[Provided records Boundary: Start]

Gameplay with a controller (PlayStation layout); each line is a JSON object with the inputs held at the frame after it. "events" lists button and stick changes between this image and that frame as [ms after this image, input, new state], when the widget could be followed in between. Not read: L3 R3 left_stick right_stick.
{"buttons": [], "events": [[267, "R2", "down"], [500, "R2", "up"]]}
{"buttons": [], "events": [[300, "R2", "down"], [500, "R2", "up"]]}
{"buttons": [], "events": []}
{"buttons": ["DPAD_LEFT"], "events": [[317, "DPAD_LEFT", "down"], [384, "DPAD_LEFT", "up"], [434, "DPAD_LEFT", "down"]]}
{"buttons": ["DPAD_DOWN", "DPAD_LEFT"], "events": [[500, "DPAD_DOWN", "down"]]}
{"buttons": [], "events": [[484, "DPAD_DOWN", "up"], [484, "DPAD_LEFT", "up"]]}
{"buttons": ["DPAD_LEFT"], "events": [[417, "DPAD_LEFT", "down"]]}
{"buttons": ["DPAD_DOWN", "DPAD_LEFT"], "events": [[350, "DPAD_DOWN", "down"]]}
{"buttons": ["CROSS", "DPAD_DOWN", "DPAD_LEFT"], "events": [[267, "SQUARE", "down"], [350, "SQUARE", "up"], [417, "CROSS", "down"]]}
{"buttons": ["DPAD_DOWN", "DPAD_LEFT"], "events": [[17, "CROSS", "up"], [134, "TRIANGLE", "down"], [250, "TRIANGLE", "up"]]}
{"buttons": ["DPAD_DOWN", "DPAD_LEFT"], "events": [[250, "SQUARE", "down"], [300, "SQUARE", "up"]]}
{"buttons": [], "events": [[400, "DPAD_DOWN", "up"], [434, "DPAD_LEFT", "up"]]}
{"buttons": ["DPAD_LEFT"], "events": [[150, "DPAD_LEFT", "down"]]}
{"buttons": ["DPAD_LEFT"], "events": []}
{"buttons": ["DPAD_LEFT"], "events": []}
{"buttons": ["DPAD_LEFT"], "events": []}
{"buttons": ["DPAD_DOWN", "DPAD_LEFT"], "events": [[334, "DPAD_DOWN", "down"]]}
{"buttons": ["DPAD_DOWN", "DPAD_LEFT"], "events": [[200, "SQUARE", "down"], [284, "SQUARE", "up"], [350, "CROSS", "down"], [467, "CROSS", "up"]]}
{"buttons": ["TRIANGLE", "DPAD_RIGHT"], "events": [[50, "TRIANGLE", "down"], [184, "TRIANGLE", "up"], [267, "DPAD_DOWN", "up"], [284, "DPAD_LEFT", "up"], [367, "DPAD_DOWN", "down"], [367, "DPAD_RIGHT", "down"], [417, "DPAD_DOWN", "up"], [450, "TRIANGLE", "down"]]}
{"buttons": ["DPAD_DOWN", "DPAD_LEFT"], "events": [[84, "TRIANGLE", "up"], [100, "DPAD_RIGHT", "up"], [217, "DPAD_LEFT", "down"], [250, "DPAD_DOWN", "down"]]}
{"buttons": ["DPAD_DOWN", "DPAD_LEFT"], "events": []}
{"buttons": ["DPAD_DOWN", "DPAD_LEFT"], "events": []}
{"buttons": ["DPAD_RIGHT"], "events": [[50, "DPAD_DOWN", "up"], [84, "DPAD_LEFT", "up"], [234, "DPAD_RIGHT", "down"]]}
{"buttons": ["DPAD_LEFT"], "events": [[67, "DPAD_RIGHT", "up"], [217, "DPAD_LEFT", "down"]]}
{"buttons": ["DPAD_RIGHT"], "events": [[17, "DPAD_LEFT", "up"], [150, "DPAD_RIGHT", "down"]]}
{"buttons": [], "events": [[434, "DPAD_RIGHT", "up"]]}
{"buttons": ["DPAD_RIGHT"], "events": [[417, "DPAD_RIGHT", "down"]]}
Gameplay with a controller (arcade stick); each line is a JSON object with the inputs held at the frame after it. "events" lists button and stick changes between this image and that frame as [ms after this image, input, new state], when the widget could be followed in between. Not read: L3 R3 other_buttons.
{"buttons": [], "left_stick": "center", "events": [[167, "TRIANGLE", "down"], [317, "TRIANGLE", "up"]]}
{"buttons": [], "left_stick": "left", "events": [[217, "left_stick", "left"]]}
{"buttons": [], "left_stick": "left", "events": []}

[Provided records Boundary: End]

Task instructions.
Please give each line above again, word for word.

Answer section.
Gameplay with a controller (PlayStation layout); each line is a JSON object with the inputs held at the frame after it. "events" lists button and stick changes between this image and that frame as [ms after this image, input, new state], when the widget could be followed in between. Not read: L3 R3 left_stick right_stick.
{"buttons": [], "events": [[267, "R2", "down"], [500, "R2", "up"]]}
{"buttons": [], "events": [[300, "R2", "down"], [500, "R2", "up"]]}
{"buttons": [], "events": []}
{"buttons": ["DPAD_LEFT"], "events": [[317, "DPAD_LEFT", "down"], [384, "DPAD_LEFT", "up"], [434, "DPAD_LEFT", "down"]]}
{"buttons": ["DPAD_DOWN", "DPAD_LEFT"], "events": [[500, "DPAD_DOWN", "down"]]}
{"buttons": [], "events": [[484, "DPAD_DOWN", "up"], [484, "DPAD_LEFT", "up"]]}
{"buttons": ["DPAD_LEFT"], "events": [[417, "DPAD_LEFT", "down"]]}
{"buttons": ["DPAD_DOWN", "DPAD_LEFT"], "events": [[350, "DPAD_DOWN", "down"]]}
{"buttons": ["CROSS", "DPAD_DOWN", "DPAD_LEFT"], "events": [[267, "SQUARE", "down"], [350, "SQUARE", "up"], [417, "CROSS", "down"]]}
{"buttons": ["DPAD_DOWN", "DPAD_LEFT"], "events": [[17, "CROSS", "up"], [134, "TRIANGLE", "down"], [250, "TRIANGLE", "up"]]}
{"buttons": ["DPAD_DOWN", "DPAD_LEFT"], "events": [[250, "SQUARE", "down"], [300, "SQUARE", "up"]]}
{"buttons": [], "events": [[400, "DPAD_DOWN", "up"], [434, "DPAD_LEFT", "up"]]}
{"buttons": ["DPAD_LEFT"], "events": [[150, "DPAD_LEFT", "down"]]}
{"buttons": ["DPAD_LEFT"], "events": []}
{"buttons": ["DPAD_LEFT"], "events": []}
{"buttons": ["DPAD_LEFT"], "events": []}
{"buttons": ["DPAD_DOWN", "DPAD_LEFT"], "events": [[334, "DPAD_DOWN", "down"]]}
{"buttons": ["DPAD_DOWN", "DPAD_LEFT"], "events": [[200, "SQUARE", "down"], [284, "SQUARE", "up"], [350, "CROSS", "down"], [467, "CROSS", "up"]]}
{"buttons": ["TRIANGLE", "DPAD_RIGHT"], "events": [[50, "TRIANGLE", "down"], [184, "TRIANGLE", "up"], [267, "DPAD_DOWN", "up"], [284, "DPAD_LEFT", "up"], [367, "DPAD_DOWN", "down"], [367, "DPAD_RIGHT", "down"], [417, "DPAD_DOWN", "up"], [450, "TRIANGLE", "down"]]}
{"buttons": ["DPAD_DOWN", "DPAD_LEFT"], "events": [[84, "TRIANGLE", "up"], [100, "DPAD_RIGHT", "up"], [217, "DPAD_LEFT", "down"], [250, "DPAD_DOWN", "down"]]}
{"buttons": ["DPAD_DOWN", "DPAD_LEFT"], "events": []}
{"buttons": ["DPAD_DOWN", "DPAD_LEFT"], "events": []}
{"buttons": ["DPAD_RIGHT"], "events": [[50, "DPAD_DOWN", "up"], [84, "DPAD_LEFT", "up"], [234, "DPAD_RIGHT", "down"]]}
{"buttons": ["DPAD_LEFT"], "events": [[67, "DPAD_RIGHT", "up"], [217, "DPAD_LEFT", "down"]]}
{"buttons": ["DPAD_RIGHT"], "events": [[17, "DPAD_LEFT", "up"], [150, "DPAD_RIGHT", "down"]]}
{"buttons": [], "events": [[434, "DPAD_RIGHT", "up"]]}
{"buttons": ["DPAD_RIGHT"], "events": [[417, "DPAD_RIGHT", "down"]]}
Gameplay with a controller (arcade stick); each line is a JSON object with the inputs held at the frame after it. "events" lists button and stick changes between this image and that frame as [ms after this image, input, new state], when the widget could be followed in between. Not read: L3 R3 other_buttons.
{"buttons": [], "left_stick": "center", "events": [[167, "TRIANGLE", "down"], [317, "TRIANGLE", "up"]]}
{"buttons": [], "left_stick": "left", "events": [[217, "left_stick", "left"]]}
{"buttons": [], "left_stick": "left", "events": []}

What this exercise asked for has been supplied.